■ TASK DIRECTIONS ■
The full listing should be written out verbatim, and its images should be dropped.

■ GIVEN MATERIAL ■
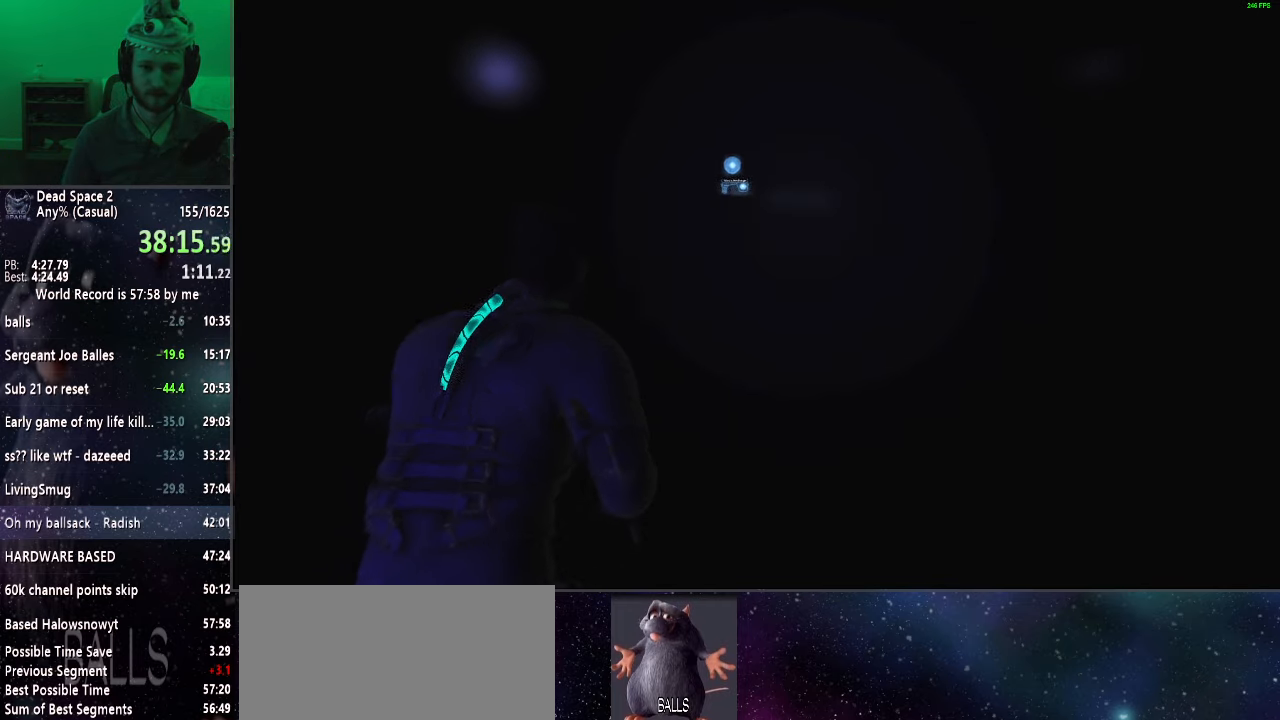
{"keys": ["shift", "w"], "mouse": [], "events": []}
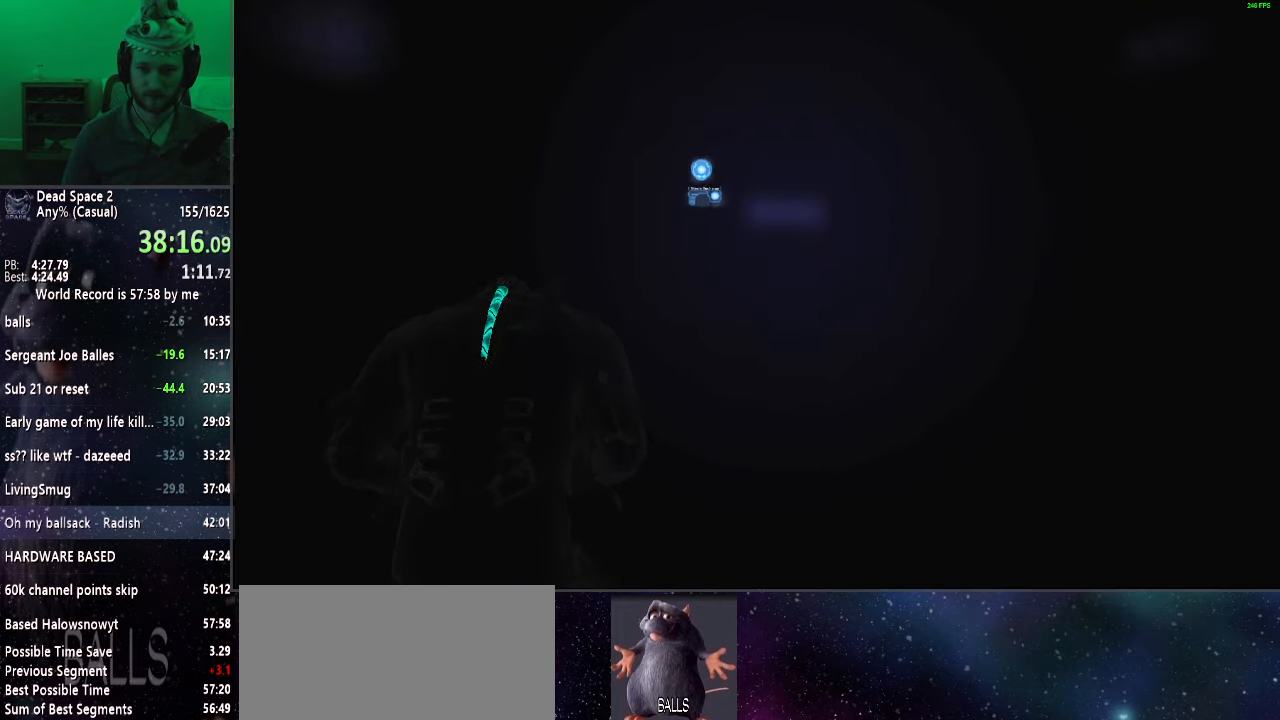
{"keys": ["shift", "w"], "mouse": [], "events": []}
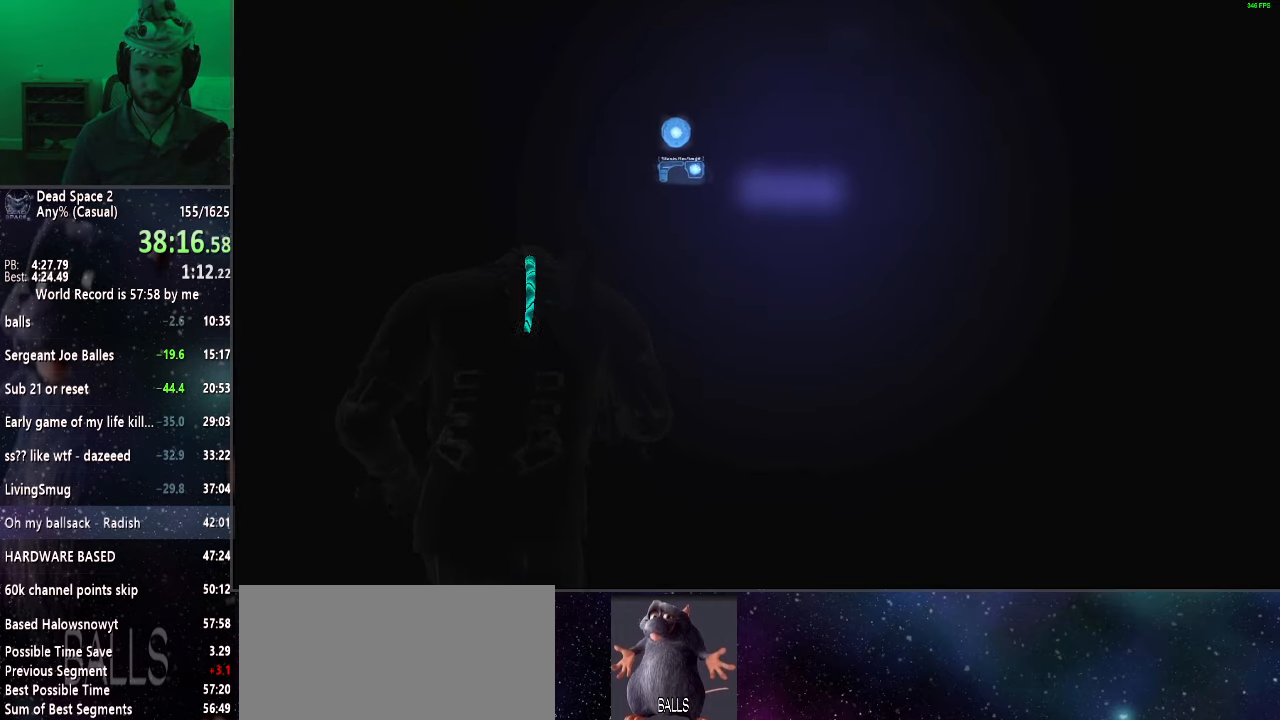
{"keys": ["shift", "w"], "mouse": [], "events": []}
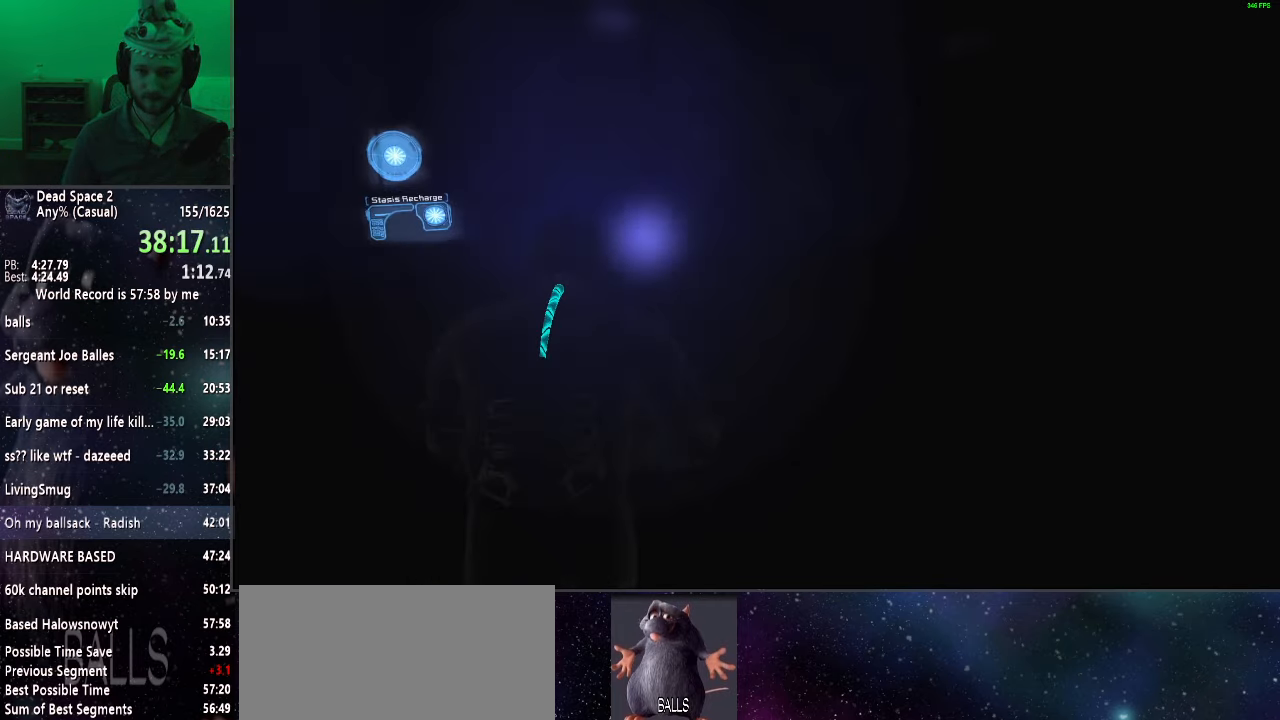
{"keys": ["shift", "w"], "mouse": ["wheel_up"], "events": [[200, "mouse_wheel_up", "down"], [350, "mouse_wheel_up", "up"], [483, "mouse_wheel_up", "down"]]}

■ WORKED SOLUTION ■
{"keys": ["shift", "w"], "mouse": [], "events": []}
{"keys": ["shift", "w"], "mouse": [], "events": []}
{"keys": ["shift", "w"], "mouse": [], "events": []}
{"keys": ["shift", "w"], "mouse": ["wheel_up"], "events": [[200, "mouse_wheel_up", "down"], [350, "mouse_wheel_up", "up"], [483, "mouse_wheel_up", "down"]]}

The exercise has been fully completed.